## CHALLENGE
Copy the listing word for word, everything from its first line down to the line containing "list https://nodejs.org/en/download/ node", including both of those lines.

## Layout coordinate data
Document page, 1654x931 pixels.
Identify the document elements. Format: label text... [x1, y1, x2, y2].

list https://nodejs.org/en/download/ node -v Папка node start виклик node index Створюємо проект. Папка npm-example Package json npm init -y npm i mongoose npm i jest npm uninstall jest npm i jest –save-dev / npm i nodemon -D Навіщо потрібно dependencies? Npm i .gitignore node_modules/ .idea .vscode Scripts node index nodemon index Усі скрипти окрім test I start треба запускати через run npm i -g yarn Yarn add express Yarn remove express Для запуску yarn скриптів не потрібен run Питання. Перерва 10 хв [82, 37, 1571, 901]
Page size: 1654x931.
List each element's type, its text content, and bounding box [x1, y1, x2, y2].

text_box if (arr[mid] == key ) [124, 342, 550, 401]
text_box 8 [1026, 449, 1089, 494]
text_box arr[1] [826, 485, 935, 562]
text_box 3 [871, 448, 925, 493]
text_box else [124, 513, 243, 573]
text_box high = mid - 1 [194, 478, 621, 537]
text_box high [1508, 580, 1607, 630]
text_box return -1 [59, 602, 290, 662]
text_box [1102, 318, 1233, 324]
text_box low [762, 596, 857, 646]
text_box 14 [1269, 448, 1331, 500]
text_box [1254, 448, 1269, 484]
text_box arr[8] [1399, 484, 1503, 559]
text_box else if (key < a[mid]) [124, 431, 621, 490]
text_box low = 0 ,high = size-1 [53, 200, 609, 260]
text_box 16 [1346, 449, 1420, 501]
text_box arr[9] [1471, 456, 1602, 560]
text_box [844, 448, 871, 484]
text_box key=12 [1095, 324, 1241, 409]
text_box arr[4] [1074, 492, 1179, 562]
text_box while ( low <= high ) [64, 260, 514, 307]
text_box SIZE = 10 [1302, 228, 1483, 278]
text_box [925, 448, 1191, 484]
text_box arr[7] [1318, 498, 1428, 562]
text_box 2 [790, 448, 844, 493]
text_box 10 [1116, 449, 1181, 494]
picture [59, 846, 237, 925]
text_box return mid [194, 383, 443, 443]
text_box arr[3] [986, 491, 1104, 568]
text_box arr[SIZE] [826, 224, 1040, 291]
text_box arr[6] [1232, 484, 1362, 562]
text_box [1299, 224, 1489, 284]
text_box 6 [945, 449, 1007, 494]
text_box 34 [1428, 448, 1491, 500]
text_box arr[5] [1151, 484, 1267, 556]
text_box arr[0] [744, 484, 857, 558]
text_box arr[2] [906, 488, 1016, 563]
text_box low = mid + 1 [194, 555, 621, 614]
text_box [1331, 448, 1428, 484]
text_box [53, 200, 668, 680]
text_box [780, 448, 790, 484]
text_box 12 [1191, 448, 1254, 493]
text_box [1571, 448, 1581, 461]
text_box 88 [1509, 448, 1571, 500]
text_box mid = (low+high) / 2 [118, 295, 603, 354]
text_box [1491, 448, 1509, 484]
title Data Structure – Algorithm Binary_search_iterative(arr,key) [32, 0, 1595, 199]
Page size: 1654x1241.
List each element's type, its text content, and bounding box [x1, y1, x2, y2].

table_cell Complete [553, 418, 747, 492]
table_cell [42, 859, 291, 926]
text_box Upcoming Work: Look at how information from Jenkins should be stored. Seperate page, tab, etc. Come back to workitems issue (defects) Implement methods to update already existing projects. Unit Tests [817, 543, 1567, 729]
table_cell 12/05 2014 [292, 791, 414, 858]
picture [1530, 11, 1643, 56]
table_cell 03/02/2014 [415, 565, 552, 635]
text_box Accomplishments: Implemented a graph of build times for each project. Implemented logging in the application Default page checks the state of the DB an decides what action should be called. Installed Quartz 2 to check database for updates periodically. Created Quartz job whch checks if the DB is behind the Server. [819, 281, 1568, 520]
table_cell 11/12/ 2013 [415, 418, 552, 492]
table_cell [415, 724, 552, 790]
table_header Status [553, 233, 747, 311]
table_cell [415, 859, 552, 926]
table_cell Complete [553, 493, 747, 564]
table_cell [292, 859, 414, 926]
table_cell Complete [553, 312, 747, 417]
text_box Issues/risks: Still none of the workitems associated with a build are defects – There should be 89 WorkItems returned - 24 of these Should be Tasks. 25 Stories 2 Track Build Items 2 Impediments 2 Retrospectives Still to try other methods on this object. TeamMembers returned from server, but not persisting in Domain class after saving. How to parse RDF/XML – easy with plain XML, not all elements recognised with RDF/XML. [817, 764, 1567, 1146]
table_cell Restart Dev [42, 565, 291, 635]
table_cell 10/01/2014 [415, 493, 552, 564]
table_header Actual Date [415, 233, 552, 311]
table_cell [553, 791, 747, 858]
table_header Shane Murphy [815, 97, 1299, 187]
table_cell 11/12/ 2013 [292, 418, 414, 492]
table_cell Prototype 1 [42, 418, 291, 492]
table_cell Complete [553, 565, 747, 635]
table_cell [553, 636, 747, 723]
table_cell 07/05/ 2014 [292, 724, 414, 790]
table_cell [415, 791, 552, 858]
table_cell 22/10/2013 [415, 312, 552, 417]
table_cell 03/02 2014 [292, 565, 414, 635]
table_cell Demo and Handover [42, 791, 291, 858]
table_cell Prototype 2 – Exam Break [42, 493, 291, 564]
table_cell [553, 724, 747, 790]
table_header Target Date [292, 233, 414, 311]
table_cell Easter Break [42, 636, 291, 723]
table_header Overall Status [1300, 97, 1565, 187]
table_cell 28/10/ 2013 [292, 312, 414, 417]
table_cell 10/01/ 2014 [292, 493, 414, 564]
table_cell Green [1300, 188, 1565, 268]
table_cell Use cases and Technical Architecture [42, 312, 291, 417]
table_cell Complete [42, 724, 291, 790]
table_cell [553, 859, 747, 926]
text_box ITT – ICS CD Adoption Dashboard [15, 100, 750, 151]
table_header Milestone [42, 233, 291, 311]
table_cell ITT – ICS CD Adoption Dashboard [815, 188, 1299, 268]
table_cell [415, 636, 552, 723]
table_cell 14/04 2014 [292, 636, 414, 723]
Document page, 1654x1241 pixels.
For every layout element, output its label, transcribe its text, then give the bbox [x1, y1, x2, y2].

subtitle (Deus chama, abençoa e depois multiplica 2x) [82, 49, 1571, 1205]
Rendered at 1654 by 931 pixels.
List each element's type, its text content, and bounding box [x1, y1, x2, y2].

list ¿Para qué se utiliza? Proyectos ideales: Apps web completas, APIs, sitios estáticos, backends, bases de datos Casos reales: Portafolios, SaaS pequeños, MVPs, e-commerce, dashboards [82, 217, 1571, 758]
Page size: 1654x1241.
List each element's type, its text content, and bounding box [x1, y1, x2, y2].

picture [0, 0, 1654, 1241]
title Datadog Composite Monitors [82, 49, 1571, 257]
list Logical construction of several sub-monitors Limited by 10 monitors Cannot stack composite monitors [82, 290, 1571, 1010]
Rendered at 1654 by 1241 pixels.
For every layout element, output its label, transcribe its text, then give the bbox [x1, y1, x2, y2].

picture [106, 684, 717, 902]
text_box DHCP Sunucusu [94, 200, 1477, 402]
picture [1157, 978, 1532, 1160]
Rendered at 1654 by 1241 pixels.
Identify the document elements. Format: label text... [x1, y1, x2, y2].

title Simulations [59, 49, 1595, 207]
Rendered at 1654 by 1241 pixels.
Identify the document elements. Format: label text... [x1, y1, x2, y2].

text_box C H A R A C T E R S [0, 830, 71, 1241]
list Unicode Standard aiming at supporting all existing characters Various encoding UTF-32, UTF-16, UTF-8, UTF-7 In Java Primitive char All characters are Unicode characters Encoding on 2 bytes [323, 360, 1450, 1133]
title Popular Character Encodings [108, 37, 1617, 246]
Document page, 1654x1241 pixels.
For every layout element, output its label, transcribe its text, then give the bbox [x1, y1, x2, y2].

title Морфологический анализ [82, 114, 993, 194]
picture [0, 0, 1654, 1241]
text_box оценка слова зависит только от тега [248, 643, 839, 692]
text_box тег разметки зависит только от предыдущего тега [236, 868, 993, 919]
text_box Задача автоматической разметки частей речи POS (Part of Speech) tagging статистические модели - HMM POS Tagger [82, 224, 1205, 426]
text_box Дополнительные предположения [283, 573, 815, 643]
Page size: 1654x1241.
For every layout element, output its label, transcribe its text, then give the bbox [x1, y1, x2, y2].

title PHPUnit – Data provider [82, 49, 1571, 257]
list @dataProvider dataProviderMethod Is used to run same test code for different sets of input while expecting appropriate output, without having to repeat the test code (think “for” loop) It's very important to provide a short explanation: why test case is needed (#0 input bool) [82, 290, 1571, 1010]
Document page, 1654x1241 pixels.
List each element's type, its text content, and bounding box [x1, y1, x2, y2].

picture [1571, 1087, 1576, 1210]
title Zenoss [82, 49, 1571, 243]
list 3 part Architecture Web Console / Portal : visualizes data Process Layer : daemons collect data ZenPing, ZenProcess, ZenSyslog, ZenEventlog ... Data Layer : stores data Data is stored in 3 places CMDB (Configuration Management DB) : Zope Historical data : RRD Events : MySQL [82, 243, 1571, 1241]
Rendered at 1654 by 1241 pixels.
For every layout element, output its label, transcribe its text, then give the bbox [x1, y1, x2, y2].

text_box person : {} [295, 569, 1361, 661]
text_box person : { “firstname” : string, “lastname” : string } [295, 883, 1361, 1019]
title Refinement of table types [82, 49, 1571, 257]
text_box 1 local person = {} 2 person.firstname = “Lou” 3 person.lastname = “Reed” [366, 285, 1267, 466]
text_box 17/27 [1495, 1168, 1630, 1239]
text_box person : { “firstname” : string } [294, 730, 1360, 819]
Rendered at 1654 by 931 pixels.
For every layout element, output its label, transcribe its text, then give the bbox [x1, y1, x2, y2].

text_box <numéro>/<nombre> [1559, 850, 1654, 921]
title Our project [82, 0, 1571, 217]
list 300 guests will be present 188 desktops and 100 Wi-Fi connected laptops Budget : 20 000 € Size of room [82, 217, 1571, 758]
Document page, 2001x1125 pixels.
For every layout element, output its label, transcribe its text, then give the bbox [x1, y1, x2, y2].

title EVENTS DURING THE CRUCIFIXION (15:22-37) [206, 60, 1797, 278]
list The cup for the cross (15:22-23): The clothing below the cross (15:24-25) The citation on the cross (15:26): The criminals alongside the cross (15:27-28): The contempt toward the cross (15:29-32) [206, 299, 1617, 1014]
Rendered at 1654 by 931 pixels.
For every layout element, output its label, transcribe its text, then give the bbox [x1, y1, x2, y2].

## PROBLEM SOLUTION
Document page, 1654x931 pixels.
Identify the document elements. Format: label text... [x1, y1, x2, y2].

list https://nodejs.org/en/download/ node -v Папка node start виклик node index Створюємо проект. Папка npm-example Package json npm init -y npm i mongoose npm i jest npm uninstall jest npm i jest –save-dev / npm i nodemon -D Навіщо потрібно dependencies? Npm i .gitignore node_modules/ .idea .vscode Scripts node index nodemon index Усі скрипти окрім test I start треба запускати через run npm i -g yarn Yarn add express Yarn remove express Для запуску yarn скриптів не потрібен run Питання. Перерва 10 хв [82, 37, 1571, 901]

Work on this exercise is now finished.